The Municipality recently embarked on urban renewal initiatives. Council is in the process of renewing and renovating some parts of the town. The local authority is seeking private partnerships to renew some areas like six of its main markets. These include Chikwanha, Zengeza 2, Huruyadzo, Chigovanyika, Jambanja and Mutsau. Some of these were considered for the current study.
Economic informalisation and the importance of Urban Markets
Zimbabwe`s economy is now largely informal. The country has the second largest informal economy in the world after Bolivia (see also The Herald). Due to severe economic challenges facing the country most major formal businesses closed and some relocated. The trend is continuing and has resulted in many people losing their jobs with most starting and running their own businesses which are not part of the formal economy as the majority don’t pay taxes. As such, they do not always contribute to public services through taxes.
Most people work in the informal sector as business owners or as employees. The sector has faced challenges during the COVID-19 pandemic. Measures meant to contain the spread of the disease adversely affected those working in or relying on the sector for goods and services. Further, the downward spiral of the economy also affected infrastructure resulting in a poor state of most marketplaces in terms of water, sanitation, market stalls and related facilities.
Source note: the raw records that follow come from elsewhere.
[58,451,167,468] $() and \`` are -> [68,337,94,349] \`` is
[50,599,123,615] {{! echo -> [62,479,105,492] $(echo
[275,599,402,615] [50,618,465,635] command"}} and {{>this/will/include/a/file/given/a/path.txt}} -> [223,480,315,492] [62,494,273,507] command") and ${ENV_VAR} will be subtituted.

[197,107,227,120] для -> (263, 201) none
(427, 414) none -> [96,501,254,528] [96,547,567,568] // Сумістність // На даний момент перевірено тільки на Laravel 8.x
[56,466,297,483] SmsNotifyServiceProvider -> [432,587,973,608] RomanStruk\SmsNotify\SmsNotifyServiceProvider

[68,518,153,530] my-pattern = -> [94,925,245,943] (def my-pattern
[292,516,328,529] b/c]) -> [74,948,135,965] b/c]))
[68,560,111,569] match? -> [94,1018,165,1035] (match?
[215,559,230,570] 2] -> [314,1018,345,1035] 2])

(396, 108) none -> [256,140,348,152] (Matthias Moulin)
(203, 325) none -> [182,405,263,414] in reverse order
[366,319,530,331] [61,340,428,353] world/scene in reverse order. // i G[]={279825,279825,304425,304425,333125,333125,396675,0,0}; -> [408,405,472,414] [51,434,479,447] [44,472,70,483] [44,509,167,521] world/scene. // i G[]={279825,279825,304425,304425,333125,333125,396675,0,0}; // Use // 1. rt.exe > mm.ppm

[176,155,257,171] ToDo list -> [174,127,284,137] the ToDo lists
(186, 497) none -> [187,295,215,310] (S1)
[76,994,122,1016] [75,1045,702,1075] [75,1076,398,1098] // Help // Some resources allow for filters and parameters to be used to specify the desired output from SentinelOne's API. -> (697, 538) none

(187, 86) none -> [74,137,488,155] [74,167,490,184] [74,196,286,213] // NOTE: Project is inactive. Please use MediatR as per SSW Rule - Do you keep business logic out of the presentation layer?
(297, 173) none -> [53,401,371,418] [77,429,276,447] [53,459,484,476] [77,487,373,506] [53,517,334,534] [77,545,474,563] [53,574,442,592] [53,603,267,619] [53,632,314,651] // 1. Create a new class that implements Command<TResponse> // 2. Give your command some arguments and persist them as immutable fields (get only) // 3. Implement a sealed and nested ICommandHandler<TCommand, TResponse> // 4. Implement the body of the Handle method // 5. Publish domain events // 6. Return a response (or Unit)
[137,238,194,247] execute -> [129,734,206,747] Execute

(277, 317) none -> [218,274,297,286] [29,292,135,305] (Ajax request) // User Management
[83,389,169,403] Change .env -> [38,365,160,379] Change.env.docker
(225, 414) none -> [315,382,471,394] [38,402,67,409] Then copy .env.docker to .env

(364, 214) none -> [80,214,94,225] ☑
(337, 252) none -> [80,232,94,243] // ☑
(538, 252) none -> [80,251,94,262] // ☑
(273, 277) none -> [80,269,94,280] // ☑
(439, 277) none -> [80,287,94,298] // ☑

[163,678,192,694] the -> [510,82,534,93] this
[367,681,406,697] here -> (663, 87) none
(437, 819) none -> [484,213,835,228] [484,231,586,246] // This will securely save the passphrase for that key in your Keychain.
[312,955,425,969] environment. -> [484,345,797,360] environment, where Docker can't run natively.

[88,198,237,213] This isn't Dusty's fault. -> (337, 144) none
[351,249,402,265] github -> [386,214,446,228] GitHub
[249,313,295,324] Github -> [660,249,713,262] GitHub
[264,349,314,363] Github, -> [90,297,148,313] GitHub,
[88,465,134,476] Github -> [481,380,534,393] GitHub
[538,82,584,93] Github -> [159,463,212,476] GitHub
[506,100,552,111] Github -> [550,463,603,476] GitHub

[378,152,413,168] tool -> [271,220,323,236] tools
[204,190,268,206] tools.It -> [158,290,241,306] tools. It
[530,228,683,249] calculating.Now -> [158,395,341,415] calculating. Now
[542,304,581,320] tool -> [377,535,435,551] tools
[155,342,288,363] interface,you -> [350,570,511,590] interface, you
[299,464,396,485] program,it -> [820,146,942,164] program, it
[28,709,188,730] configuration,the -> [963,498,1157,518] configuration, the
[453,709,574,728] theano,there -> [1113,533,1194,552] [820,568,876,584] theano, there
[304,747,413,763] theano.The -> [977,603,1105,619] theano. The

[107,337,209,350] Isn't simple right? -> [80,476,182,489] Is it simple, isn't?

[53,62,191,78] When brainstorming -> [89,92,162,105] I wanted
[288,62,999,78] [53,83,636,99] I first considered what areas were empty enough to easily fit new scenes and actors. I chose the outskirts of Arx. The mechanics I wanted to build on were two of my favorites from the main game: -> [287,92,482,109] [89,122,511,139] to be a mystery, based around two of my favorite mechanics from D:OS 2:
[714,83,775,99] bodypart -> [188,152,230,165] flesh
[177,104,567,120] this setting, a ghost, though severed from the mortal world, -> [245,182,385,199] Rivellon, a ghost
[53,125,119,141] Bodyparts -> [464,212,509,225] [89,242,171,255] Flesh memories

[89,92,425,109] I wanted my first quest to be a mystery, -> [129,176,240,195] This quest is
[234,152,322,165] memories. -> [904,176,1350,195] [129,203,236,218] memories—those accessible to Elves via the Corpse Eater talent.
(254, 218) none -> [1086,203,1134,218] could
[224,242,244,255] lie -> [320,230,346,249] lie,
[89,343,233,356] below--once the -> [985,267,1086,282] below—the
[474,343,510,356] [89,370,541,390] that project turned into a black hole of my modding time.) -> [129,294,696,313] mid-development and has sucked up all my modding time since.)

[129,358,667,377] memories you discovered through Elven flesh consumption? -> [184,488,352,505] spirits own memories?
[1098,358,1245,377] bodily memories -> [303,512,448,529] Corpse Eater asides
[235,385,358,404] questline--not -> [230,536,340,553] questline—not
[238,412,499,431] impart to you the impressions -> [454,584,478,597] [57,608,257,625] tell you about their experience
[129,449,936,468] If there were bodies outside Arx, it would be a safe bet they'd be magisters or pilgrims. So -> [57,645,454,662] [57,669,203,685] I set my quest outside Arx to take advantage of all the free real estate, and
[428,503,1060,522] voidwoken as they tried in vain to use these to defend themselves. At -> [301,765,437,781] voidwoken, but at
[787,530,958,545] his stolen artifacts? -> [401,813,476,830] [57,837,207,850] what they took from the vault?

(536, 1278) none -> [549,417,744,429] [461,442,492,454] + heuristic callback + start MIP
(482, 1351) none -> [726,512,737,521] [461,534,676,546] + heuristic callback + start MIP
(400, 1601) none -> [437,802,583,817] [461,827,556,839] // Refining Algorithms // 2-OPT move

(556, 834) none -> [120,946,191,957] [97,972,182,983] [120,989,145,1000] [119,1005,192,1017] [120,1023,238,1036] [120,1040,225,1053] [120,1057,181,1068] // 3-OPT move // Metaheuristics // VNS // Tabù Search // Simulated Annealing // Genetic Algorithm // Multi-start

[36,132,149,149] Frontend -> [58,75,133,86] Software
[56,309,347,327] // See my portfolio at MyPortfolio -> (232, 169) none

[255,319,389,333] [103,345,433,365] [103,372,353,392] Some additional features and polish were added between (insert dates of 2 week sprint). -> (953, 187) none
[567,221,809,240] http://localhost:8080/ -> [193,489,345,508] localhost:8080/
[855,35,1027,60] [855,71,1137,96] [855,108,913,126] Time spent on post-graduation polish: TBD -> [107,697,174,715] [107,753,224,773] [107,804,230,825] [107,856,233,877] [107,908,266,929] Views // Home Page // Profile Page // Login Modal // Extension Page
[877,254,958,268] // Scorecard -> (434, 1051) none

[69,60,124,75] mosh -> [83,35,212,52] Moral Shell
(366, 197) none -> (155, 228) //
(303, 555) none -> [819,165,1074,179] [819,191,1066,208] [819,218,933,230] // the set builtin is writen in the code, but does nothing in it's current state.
The COVID-19 compliance at urban markets in terms of prevention measures is a significant challenge. Markets are places where a lot of people from different areas mingle making them potential COVID-19 hotspots. The study, which was a baseline established the realities at these markets in terms of their preparedness and compliance with COVID-19 regulations. The protection of market users from being infected was considered to be inadequate.